“GM has global requirements for parts and components that are unusual in the industry”, said Sedran. “A starter is tested at 40 degrees below zero, just as would be needed in Alaska, otherwise it fails the test.”
“The supplier can only meet these if he uses expensive materials.”
The GM Authority Take
This kind of penny-pinching is completely unnecessary. Forget about design and engineering — it’s the quality of the parts that ultimately make or break a car/car brand, its reputation, and everything in between. In that respect, GM’s parts requirements are top-notch — a policy that results in much-better products than those offered by the competition. People may not see or feel their benefits on a daily basis, but they will surely appreciate the extra effort (say on an especially cold winter morning) that GM has placed in the requirements of its parts (by being able to start their GM vehicle, while the neighbor’s Kia keep cranking, but never turns over).
But let’s imagine that Opel were to start supplying its own parts… has Mr. Sedran considered the repercussions the move may cause for the larger GM? In essence, Opel sourcing its own parts may result in a negative effect on the economies of scale (read: price increase) for the larger GM parts sourcing operations.
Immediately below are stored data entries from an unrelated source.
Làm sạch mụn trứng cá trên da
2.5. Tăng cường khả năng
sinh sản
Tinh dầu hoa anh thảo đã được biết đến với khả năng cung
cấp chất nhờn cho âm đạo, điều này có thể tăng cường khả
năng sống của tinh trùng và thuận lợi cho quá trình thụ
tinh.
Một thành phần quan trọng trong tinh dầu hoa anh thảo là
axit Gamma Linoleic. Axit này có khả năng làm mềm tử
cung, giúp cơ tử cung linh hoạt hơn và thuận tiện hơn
You know, it’s this kind of unnecessary cost-cutting that brought GM to its knees in the quality and reliability (and image) departments a couple of decades ago. Perhaps Mr. Sedran should focus on what truly matters to Opel — major overcapacity issues in Europe that cost the subsidiary an arm and a leg every day — and take care of those (read: shut down some plants) instead of worrying about pinching a penny here and a penny there.